When we reach the bedroom Christian walks into the bathroom and places me on the side of the tub

"what are you.." he shushes me and turns on the tap, running a face towel beneath the water, he tilts my chin up and softly runs the towel over my face, after a few swipes he smiles seemingly happy with his work then sweeps his thumb over my cheek "there's my girl" he throws the towel in the bath and holds out his hand

"let's go to bed" lacing our fingers he leads me into the bedroom

Stripping out of my clothes, I pull my phone from my back pocket and set my alarm for the morning, I pause, momentarily distracted when Christian pulls his t-shirt over his head and holds it out

"if you want it.." he offers and I nod with a smile "thanks"

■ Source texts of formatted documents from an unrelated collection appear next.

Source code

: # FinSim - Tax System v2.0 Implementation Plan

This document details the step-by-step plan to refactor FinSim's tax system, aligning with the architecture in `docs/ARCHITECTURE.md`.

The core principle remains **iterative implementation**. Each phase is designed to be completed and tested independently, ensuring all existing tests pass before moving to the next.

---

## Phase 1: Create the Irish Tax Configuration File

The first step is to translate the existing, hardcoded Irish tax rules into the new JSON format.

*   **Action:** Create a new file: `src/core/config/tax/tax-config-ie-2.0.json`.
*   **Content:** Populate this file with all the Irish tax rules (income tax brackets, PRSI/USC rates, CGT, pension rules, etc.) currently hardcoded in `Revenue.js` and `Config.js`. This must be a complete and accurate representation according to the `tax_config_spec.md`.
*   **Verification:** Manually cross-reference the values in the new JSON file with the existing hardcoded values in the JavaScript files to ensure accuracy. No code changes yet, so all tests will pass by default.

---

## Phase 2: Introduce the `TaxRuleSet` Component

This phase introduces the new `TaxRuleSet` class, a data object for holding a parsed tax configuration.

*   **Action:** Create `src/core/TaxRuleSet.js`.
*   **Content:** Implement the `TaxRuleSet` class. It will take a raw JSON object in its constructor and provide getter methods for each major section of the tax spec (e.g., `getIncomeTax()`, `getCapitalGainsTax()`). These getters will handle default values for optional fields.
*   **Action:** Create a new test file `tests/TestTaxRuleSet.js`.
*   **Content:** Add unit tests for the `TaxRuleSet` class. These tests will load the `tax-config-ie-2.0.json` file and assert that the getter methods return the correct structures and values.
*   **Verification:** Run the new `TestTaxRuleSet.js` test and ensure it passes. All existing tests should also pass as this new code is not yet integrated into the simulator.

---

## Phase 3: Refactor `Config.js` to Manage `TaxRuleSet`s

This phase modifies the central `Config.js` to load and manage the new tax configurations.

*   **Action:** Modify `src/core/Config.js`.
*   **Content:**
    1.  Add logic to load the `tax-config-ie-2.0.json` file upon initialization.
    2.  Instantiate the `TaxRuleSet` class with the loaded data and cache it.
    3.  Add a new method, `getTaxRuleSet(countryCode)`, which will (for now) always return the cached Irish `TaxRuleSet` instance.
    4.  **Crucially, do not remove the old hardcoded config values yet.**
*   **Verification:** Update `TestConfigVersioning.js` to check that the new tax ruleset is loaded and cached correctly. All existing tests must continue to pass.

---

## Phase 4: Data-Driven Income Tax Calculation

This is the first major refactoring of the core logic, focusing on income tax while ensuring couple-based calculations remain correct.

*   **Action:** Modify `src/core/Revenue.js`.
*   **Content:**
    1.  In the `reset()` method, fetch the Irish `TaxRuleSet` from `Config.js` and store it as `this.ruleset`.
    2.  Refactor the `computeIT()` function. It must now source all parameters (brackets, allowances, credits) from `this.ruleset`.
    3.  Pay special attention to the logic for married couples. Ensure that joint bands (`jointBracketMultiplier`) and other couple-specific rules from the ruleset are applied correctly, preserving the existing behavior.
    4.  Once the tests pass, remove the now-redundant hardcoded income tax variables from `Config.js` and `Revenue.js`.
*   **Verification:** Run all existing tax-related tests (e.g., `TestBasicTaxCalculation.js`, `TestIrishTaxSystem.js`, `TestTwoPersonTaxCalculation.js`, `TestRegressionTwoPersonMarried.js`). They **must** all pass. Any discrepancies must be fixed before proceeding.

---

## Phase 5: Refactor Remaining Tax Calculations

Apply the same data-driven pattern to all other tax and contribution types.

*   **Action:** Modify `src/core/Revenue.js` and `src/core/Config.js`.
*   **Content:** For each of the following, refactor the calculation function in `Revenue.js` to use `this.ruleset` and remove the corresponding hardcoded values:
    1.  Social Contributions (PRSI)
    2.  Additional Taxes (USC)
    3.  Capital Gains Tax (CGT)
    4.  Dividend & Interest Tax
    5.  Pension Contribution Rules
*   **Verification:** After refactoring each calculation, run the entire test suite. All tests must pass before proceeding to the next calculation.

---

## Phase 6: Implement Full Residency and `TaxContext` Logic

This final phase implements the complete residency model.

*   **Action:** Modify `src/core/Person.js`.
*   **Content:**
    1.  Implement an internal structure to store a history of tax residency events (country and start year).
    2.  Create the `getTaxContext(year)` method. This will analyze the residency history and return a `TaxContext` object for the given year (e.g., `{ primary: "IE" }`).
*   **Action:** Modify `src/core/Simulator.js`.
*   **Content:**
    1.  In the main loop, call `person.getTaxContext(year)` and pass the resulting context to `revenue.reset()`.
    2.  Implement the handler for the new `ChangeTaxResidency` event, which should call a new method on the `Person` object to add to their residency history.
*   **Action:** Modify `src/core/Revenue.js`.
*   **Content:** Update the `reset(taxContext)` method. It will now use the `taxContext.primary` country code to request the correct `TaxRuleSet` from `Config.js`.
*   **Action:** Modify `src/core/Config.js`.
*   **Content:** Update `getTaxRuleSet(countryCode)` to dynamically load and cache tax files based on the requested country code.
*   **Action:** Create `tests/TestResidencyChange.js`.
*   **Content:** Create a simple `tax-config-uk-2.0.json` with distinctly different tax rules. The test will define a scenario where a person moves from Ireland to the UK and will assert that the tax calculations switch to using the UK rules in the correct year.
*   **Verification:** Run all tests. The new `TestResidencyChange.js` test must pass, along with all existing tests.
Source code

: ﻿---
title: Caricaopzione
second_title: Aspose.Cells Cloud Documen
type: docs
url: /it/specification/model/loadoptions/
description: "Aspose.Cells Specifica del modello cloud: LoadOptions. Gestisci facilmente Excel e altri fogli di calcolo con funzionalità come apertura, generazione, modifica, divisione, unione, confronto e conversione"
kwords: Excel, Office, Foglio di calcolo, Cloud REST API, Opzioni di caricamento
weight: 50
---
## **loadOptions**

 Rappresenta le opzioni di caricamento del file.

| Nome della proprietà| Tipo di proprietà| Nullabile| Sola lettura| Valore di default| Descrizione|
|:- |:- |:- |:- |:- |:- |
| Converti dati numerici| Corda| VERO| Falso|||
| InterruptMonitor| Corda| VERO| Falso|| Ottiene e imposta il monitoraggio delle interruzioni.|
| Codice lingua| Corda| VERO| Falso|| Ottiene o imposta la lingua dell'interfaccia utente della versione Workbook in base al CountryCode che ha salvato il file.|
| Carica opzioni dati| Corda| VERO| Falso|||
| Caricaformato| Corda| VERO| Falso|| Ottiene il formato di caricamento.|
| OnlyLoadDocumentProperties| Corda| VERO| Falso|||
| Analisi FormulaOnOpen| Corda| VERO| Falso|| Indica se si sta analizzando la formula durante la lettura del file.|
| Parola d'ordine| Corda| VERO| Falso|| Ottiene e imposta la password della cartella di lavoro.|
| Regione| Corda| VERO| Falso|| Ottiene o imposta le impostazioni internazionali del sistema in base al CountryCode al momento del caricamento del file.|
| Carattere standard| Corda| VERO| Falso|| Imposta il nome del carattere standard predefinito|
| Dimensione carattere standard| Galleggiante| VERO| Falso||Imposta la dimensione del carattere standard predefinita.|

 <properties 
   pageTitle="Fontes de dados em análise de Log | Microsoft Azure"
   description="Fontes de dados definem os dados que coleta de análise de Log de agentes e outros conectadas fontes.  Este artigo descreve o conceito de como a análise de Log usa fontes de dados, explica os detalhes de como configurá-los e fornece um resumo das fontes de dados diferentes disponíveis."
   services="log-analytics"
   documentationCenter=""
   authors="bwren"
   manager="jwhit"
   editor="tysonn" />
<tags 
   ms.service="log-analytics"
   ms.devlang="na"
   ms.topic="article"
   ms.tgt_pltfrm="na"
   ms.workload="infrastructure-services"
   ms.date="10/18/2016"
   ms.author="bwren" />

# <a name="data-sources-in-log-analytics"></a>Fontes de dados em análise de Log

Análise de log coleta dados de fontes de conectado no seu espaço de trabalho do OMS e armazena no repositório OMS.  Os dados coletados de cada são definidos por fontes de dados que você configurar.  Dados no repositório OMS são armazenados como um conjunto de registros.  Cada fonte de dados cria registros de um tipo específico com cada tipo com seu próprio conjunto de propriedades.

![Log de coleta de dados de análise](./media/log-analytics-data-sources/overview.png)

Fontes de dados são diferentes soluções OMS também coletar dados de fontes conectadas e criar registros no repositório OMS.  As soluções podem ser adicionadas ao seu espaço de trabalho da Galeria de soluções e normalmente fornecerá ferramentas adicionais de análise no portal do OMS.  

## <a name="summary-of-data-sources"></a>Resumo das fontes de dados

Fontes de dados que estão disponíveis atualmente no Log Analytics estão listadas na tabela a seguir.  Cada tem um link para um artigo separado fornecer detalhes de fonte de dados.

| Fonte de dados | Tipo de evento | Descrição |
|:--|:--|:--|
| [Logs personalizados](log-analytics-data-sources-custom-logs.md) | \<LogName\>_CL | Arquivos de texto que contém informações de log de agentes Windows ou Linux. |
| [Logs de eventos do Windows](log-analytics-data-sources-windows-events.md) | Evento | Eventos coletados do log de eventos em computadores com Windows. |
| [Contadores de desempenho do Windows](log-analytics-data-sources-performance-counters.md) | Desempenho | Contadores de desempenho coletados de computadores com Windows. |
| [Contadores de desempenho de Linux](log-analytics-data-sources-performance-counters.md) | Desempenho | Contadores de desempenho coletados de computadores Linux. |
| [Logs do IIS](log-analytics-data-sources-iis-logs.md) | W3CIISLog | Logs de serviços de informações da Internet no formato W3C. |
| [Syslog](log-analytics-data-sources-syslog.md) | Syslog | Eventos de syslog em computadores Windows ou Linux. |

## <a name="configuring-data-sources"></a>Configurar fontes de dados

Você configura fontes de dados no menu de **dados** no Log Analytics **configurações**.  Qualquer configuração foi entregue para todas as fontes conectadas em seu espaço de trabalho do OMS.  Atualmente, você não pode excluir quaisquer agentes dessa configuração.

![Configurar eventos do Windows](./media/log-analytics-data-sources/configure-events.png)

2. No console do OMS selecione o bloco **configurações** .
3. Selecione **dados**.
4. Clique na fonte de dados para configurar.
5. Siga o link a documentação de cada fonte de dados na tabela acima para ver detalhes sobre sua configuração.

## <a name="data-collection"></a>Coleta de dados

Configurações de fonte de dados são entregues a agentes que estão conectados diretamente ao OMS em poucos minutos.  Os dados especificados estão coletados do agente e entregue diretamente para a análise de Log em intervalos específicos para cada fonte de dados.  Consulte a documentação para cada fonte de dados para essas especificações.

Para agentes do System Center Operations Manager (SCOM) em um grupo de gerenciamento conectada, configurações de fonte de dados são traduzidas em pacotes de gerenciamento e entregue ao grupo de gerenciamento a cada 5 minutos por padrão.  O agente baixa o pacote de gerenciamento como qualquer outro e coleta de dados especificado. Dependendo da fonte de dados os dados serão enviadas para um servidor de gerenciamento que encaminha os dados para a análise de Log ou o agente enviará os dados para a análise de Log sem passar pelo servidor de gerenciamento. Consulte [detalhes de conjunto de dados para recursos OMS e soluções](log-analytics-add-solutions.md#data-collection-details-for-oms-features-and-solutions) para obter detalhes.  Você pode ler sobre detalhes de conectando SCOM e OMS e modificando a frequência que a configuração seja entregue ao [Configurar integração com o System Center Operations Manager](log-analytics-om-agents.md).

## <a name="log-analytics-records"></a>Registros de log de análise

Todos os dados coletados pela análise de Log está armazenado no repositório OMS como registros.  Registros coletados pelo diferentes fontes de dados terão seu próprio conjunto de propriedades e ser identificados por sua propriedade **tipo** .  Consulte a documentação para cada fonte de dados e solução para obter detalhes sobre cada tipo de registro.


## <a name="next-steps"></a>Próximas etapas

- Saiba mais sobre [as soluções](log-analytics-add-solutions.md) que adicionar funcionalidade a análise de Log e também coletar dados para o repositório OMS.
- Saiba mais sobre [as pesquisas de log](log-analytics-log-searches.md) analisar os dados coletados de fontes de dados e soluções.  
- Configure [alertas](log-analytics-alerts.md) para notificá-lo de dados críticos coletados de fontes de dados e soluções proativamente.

Pulling the t-shirt over my head I climb under the covers and sink into the pillow this really isn't how I saw this night going I wiggle my toes as Christian turns off the light and climbs in beside me, pulling the blanket over us

"No" he says into the darkness and I frown

"No?" I question

"I don't need it" he turns on his side facing me, as I do the same

"I don't need that life anymore, I don't need a submissive and I don't want you to feel scared or like you can't talk to me, I've never done this before so I'm not quite sure what I'm doing but I want to figure it out" he pulls my hand to his chest and I feel the tears coming, I curl into his side and place a kiss on his chest "I'm sorry I sent you away" his arm wraps around me and I snuggle deeper into his side

"I'm still mad about that, but It's ok" I splay my fingers over his chest and feel his heartbeat "we're going to be ok" I whisper praying the words to be true.